The app I built to explore this data, cranwhales, let us examine the behavior of the top downloaders (“whales”) for any given day, at varying levels of detail. You can view this app live at https://gallery.shinyapps.io/cranwhales/, or download and run the code yourself at https://github.com/rstudio/cranwhales.
When the app starts, the “All traffic” tab shows you the number of package downloads per hour for all users vs. whales. In this screenshot, you can see the proportion of files downloaded by the top six downloaders on May 28, 2018. It may not look like a huge fraction at first, but keep in mind, we are only talking about six downloaders out of 52,815 total!
The “Biggest whales” tab simply shows the most prolific downloaders, with their number of downloads performed. Each anonymized IP address has been assigned an easier-to-remember name, and you can also see the country code of the original IP address.
The “Whales by hour” tab shows the hourly download counts for each
whale individually. In this screenshot, you can see that the
Netherlands’ relieved_snake
downloaded at an extremely
consistent rate during the whole day, while the American
curly_capabara
was active only during business hours in
Eastern Standard Time. Still others, like colossal_chicken
out of Hong Kong, was busy all day but at varying rates.
The “Detail View” has perhaps the most illuminating information. It
lets you view every download made by a given whale on the day in
question. The x dimension is time and the y dimension is what package
they downloaded, so you can see at a glance exactly how many packages
were downloaded, and how their various package downloads relate to each
other. In this case, relieved_snake
downloaded 104
different packages, in the same order, continuously, for the entire
day.
Others behave very differently, like freezing_tapir
, who
downloaded devtools
–and only
devtools
–for the whole day, racking up 19,180 downloads
totalling 7.9 gigabytes for that one package alone!

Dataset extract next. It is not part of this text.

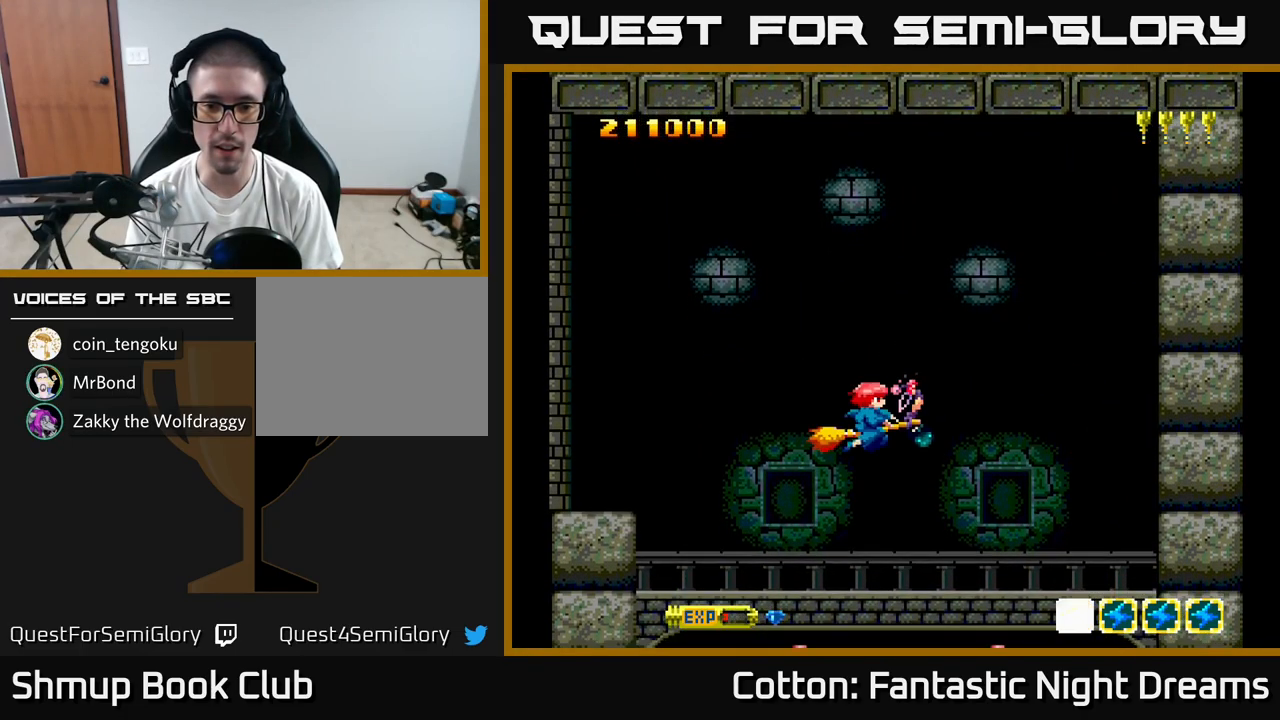
{"buttons": ["B", "Y", "DPAD_LEFT"], "right_stick": "center", "events": [[67, "DPAD_LEFT", "up"], [417, "DPAD_LEFT", "down"]]}
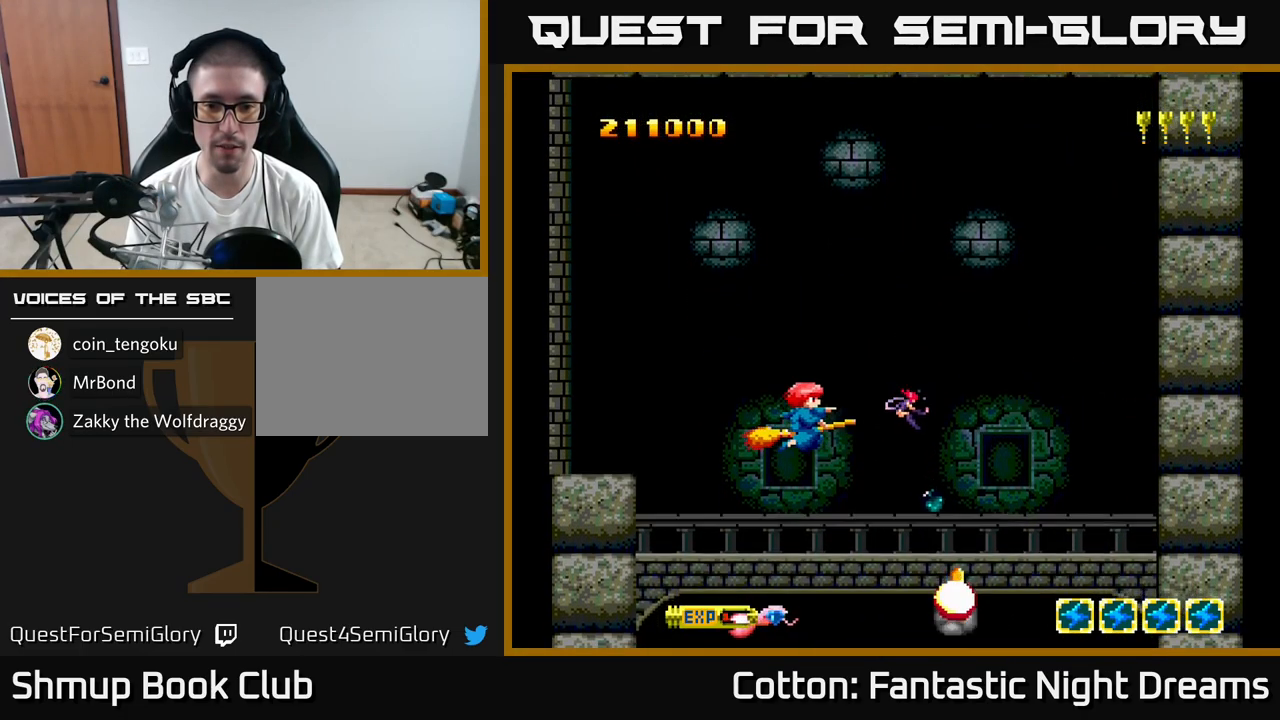
{"buttons": ["B", "Y", "DPAD_RIGHT"], "right_stick": "center", "events": [[67, "DPAD_DOWN", "down"], [117, "DPAD_LEFT", "up"], [184, "DPAD_DOWN", "up"], [200, "DPAD_LEFT", "down"], [234, "DPAD_UP", "down"], [284, "DPAD_LEFT", "up"], [284, "DPAD_UP", "up"], [484, "DPAD_RIGHT", "down"]]}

Sadly, the app can’t tell us any more than that–it can’t explain why these downloaders are behaving this way, nor can it tell us their street addresses so that we can send ninjas in black RStudio helicopters to make them stop.
Now that you’ve seen what the app does, let’s talk about how it was implemented, then convert it from sync to async.
The user interface is a pretty typical shinydashboard. It’s important to note that the UI part of the app is entirely agnostic to whether the server is written in the sync or async style; when we port the app to async, we won’t touch the UI at all.
There are two major pieces of input we need from users: what date to examine (this app only lets us look at one day at a time) and how many of the most prolific downloaders to look at. We’ll put these two controls in the dashboard sidebar.
dashboardSidebar(
dateInput("date", "Date", value = Sys.Date() - 2),
numericInput("count", "Show top N downloaders:", 6)
)
(We set date
to two days ago by default, because there’s
some lag between when a day ends and when its logs are published.)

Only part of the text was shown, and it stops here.